Exercise prompt: Lines from the line with "350 33 1.75" to the line with "561 278 4.74" in the entries below, and only those, must be output exactly, with both ends included.

═════ Information supplied

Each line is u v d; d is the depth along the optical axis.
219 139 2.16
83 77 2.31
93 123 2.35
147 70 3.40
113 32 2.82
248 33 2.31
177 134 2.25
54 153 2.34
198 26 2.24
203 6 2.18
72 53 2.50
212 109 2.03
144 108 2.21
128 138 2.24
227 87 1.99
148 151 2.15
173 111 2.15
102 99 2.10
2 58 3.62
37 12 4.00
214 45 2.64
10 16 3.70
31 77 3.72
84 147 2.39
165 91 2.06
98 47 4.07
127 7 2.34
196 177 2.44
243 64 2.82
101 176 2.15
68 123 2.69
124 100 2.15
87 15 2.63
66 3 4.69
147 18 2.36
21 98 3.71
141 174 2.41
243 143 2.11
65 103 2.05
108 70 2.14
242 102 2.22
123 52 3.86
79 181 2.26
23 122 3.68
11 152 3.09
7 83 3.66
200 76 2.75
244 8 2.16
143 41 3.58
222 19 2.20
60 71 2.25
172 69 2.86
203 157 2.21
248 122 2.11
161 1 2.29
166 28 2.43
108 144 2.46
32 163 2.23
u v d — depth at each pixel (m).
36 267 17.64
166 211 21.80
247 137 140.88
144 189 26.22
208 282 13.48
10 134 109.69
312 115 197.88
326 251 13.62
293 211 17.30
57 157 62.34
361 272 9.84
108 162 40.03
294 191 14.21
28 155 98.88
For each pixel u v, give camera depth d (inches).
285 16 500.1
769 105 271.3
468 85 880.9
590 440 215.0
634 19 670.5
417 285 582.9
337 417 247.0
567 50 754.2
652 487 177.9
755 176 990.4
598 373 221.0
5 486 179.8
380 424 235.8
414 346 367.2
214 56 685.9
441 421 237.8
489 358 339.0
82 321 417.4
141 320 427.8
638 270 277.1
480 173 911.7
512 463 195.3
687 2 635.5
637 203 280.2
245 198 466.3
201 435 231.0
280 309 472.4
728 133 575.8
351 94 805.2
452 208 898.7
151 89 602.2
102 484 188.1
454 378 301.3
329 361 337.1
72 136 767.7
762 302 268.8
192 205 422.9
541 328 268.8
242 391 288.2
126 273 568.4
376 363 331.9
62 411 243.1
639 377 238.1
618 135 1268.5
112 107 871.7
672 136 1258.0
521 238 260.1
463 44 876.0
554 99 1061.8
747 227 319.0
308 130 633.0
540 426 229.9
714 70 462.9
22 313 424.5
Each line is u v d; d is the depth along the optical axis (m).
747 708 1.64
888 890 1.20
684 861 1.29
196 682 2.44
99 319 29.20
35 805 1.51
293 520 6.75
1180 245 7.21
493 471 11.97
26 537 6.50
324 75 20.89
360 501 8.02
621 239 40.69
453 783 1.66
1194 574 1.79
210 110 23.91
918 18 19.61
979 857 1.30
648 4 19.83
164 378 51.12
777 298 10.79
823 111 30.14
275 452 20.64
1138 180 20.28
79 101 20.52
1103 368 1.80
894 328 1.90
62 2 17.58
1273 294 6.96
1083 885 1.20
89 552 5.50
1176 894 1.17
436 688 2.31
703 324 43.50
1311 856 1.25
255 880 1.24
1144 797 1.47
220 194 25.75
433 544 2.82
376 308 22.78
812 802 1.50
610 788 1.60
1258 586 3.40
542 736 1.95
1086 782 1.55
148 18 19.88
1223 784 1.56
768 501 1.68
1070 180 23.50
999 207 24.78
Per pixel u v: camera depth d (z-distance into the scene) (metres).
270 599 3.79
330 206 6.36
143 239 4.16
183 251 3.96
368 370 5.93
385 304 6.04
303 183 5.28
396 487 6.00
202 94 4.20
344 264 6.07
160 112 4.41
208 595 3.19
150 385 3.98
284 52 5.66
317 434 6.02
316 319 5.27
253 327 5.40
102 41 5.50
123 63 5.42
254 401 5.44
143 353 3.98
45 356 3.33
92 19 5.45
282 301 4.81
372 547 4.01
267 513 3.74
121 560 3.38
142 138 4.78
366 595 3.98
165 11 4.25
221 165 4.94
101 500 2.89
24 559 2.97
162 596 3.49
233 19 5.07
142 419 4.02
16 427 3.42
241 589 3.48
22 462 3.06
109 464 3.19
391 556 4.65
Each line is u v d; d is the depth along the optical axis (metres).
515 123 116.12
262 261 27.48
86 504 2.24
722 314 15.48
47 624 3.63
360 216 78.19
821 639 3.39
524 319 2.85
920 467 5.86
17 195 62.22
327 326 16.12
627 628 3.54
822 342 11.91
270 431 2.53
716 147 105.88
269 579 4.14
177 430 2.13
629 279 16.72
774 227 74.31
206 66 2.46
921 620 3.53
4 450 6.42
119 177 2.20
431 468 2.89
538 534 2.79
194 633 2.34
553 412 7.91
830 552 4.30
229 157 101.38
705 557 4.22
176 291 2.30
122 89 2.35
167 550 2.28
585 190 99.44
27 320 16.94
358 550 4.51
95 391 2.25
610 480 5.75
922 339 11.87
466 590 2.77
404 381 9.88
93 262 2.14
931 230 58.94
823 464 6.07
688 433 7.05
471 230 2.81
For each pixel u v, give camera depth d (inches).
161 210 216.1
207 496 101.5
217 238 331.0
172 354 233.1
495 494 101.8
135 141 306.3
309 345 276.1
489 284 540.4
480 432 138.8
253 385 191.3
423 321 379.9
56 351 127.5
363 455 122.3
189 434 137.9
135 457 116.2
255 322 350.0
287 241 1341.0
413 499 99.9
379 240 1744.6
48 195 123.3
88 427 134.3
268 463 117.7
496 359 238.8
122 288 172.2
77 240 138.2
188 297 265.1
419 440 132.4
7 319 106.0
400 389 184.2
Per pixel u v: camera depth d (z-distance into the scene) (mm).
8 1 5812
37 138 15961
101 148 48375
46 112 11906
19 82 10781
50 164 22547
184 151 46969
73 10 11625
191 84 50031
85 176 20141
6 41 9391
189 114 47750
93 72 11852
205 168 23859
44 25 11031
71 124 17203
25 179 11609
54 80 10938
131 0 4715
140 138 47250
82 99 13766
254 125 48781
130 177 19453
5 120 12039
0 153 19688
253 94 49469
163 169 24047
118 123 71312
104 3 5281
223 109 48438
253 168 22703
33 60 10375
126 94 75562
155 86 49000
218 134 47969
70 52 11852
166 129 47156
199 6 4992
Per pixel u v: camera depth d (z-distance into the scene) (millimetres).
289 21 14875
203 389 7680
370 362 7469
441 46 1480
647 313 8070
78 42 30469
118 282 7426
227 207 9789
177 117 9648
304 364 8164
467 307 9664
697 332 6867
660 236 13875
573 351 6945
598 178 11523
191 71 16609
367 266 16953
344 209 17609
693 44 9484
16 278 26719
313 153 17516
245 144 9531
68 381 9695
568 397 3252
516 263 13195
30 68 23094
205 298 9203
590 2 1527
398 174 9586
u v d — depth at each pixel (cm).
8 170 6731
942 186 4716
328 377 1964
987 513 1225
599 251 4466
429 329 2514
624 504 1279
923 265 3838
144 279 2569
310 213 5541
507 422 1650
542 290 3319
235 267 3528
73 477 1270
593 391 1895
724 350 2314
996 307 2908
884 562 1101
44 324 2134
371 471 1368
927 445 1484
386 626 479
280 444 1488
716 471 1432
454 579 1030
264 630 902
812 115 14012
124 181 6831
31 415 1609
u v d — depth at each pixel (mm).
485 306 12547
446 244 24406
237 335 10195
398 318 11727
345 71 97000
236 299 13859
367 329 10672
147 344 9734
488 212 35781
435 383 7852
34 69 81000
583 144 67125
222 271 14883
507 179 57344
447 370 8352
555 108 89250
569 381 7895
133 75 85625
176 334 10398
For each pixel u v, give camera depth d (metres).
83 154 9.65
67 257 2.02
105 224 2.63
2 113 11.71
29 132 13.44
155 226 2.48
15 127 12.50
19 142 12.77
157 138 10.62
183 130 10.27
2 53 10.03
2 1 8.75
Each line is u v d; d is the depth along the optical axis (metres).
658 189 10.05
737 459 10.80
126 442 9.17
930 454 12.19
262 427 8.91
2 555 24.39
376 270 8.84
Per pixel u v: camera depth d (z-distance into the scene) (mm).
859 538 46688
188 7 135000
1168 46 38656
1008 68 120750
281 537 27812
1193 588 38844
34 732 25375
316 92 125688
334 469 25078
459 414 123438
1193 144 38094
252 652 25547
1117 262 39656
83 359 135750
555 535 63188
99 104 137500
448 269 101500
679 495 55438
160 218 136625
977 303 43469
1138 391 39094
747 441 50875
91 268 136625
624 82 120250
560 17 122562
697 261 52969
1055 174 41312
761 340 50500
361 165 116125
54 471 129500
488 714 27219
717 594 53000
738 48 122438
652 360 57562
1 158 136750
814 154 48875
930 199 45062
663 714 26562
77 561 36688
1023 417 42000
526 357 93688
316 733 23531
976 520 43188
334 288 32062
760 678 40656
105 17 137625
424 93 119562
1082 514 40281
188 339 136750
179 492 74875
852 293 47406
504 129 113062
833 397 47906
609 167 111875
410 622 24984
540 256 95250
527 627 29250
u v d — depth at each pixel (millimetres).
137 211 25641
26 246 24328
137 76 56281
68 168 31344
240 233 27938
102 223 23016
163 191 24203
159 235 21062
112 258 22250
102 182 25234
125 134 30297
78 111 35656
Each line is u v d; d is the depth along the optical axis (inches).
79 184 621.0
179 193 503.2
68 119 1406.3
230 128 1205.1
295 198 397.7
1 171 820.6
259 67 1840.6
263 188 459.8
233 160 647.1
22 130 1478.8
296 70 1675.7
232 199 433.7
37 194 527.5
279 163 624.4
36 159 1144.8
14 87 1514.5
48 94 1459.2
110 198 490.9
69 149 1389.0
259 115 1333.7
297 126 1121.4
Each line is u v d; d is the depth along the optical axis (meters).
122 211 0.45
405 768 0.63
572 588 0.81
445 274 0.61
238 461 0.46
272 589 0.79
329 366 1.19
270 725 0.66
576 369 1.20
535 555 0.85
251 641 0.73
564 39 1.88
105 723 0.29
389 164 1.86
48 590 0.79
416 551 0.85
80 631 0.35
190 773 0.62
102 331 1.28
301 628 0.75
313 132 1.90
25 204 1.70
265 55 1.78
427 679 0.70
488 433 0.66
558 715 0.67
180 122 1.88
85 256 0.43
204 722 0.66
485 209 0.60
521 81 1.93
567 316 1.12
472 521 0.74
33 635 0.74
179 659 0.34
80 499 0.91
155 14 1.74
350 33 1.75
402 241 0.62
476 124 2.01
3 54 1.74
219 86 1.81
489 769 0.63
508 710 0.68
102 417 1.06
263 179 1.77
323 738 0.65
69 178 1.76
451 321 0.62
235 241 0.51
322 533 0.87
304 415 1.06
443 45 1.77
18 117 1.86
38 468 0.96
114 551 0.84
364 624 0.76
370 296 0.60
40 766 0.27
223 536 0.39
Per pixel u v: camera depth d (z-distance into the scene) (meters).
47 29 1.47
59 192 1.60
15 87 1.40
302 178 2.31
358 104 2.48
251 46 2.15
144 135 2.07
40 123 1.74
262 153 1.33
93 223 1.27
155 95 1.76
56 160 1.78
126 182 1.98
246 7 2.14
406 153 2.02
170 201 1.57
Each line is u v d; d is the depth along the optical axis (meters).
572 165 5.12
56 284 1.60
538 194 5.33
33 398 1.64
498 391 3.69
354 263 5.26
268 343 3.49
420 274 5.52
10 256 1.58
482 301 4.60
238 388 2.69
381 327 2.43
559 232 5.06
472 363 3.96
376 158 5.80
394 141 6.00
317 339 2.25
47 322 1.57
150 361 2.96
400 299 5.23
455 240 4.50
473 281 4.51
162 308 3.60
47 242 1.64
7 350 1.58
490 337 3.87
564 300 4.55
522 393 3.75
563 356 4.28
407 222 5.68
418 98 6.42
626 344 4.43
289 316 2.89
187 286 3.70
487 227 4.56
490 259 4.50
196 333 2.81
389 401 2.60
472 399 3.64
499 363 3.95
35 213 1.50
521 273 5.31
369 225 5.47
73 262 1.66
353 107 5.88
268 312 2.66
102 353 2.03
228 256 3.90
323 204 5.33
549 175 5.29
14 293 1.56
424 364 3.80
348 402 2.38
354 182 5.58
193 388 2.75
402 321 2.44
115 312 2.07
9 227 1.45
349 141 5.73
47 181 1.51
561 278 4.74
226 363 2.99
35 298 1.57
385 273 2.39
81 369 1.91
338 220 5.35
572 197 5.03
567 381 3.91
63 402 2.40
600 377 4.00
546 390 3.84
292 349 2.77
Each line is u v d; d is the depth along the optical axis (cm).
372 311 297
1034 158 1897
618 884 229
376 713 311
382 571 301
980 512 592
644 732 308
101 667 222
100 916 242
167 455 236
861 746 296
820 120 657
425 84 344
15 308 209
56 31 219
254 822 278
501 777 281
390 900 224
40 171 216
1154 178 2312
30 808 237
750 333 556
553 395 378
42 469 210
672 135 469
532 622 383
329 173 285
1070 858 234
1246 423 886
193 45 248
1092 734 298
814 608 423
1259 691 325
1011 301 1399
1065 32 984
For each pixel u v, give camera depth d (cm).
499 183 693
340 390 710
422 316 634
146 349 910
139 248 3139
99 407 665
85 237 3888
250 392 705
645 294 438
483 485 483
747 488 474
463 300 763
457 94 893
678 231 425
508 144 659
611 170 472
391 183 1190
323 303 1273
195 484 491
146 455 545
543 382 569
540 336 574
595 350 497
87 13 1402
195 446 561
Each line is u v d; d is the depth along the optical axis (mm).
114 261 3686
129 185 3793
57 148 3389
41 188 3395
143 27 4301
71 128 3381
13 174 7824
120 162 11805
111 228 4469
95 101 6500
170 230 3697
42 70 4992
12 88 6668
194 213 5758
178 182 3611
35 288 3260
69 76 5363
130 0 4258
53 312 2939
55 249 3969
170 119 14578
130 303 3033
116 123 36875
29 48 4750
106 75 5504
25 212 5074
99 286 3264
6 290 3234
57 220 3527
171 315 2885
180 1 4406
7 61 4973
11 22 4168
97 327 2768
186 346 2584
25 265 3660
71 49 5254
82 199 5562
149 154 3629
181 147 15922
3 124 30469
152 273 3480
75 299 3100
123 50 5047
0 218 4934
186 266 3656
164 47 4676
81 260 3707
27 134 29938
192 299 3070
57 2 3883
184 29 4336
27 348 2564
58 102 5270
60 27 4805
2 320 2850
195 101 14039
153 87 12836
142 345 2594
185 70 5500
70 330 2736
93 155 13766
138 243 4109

══════════

Result of this exercise:
350 33 1.75
402 241 0.62
476 124 2.01
3 54 1.74
219 86 1.81
489 769 0.63
508 710 0.68
102 417 1.06
263 179 1.77
323 738 0.65
69 178 1.76
451 321 0.62
235 241 0.51
322 533 0.87
304 415 1.06
443 45 1.77
18 117 1.86
38 468 0.96
114 551 0.84
364 624 0.76
370 296 0.60
40 766 0.27
223 536 0.39
Per pixel u v: camera depth d (z-distance into the scene) (meters).
47 29 1.47
59 192 1.60
15 87 1.40
302 178 2.31
358 104 2.48
251 46 2.15
144 135 2.07
40 123 1.74
262 153 1.33
93 223 1.27
155 95 1.76
56 160 1.78
126 182 1.98
246 7 2.14
406 153 2.02
170 201 1.57
Each line is u v d; d is the depth along the optical axis (meters).
572 165 5.12
56 284 1.60
538 194 5.33
33 398 1.64
498 391 3.69
354 263 5.26
268 343 3.49
420 274 5.52
10 256 1.58
482 301 4.60
238 388 2.69
381 327 2.43
559 232 5.06
472 363 3.96
376 158 5.80
394 141 6.00
317 339 2.25
47 322 1.57
150 361 2.96
400 299 5.23
455 240 4.50
473 281 4.51
162 308 3.60
47 242 1.64
7 350 1.58
490 337 3.87
564 300 4.55
522 393 3.75
563 356 4.28
407 222 5.68
418 98 6.42
626 344 4.43
289 316 2.89
187 286 3.70
487 227 4.56
490 259 4.50
196 333 2.81
389 401 2.60
472 399 3.64
499 363 3.95
35 213 1.50
521 273 5.31
369 225 5.47
73 262 1.66
353 107 5.88
268 312 2.66
102 353 2.03
228 256 3.90
323 204 5.33
549 175 5.29
14 293 1.56
424 364 3.80
348 402 2.38
354 182 5.58
193 388 2.75
402 321 2.44
115 312 2.07
9 227 1.45
349 141 5.73
47 181 1.51
561 278 4.74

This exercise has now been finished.